I am trying to replace a pattern between the lines of a file.

Specifically, I would like to replace ,\n & with , &\n in large and multiple files. This actually moves the symbol & to the previous line. This is very easy with CTR H, but I found it difficult with sed.

So, the initial file is in the following form:

      A  ,
   &  B -,
   &  C ),
   &  D  ,
   &  E (,
   &  F *,
 # &  G -,
   &  H  ,
   &  I (,
   &  J  ,
      K ?,

The output-desired form is:

      A  , &
      B -, &
      C ), &
      D  , &
      E (, &
      F *, &
#  &  G -,
      H  , &
      I (, &
      J  ,
      K ?,

Following previous answered questions on stackoverflow, I tried to convert it with the commands below:

sed ':a;N;$!ba;s/,\n &/&\n /g' file1.txt > file2.txt

sed -i -e '$!N;/&/b1' -e 'P;D' -e:1 -e 's/\n[[:space:]]*/ /' file2.txt

but they fail if the symbol "#" is present in the file.

Is there any way to replace the matched pattern simpler, let's say: sed -i 's/,\n &/, &\n /g' file

Thank you in advance!

CodePudding user response:

Using sed

$ sed ':a;N;s/\n \ \(&\) \(.*\)/ \1\n     \2/;ba' input_file
      A  , &
      B -, &
      C ), &
      D  , &
      E (, &
      F *,
 # &  G -, &
      H  , &
      I (, &
      J  ,

CodePudding user response:

If you use GNU sed and your file does not contain NUL characters (ASCII code 0), you can use its -z option to process the whole file as one single string:

$ sed -Ez ':a;s/((\`|\n)[^\n#]*,)((\n[^\n#]*#[^\n]*)*)(\n[[:blank:]]*)&/\1 \&\3\5 /g;ta' file
      A  , &
      B -, &
      C ), &
      D  , &
      E (, &
      F *, &
 # &  G -,
      H  , &
      I (, &
      J  ,
      K ?,

This corresponds to your textual specification and to your desired output for the example you show.
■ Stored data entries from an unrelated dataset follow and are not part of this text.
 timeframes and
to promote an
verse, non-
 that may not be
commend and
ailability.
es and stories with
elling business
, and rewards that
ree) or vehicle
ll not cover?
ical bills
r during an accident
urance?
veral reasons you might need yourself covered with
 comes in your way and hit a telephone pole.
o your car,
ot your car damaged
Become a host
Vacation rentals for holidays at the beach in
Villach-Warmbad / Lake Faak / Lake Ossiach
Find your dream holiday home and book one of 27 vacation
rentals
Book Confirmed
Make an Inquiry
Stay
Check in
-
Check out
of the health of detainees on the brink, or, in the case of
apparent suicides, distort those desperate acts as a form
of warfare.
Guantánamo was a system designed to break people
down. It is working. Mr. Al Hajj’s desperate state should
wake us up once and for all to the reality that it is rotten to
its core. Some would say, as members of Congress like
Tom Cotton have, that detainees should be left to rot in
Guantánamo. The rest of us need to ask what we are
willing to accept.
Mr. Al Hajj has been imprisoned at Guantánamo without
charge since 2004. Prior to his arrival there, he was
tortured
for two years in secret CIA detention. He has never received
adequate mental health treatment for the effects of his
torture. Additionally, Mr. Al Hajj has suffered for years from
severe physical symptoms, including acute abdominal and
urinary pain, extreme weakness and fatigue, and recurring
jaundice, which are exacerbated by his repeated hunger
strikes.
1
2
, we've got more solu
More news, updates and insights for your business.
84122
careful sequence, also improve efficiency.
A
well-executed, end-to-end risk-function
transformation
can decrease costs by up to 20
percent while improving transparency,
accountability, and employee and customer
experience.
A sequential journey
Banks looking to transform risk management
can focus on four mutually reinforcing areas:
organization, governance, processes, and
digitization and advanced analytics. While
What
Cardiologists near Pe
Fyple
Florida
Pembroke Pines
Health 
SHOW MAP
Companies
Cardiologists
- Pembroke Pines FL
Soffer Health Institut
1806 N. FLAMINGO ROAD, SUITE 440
But it is a bit complicated. Instead of processing lines that end with a newline character it processes sub-strings that begin with a newline character (or the beginning of the file) and end before the next newline character. Let's name these "chunks".
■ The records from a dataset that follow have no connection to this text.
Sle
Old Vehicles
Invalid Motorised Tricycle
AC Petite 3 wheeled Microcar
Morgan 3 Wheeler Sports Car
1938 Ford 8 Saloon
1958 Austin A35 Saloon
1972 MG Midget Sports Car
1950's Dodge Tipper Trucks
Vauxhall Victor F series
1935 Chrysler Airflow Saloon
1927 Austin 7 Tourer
We basically search for a sequence of chunks in the form AB*C where A is a chunk (possibly the first) not containing #, B* is any number (including none) of chunks containing #, and C is a chunk starting with a newline, followed by spaces and &.

A is matched by (\<backstick>|\n)[^\n#]*, which means beginning-of-file-or-newline, followed by any number of characters expect newline and #, followed by a comma.

B is matched by \n[^\n#]*#[^\n]* which means newline, followed by any number of characters expect newline and #, followed by # and any number of characters expect newline.

C is matched by \n[[:blank:]]* which means newline, followed by any number of blanks and a &.

If we find such a sequence we add a space and a & at the end of A, we do not change B*, and we replace the first & in C by a space.

And we repeat until no such sequence is found.

  • Related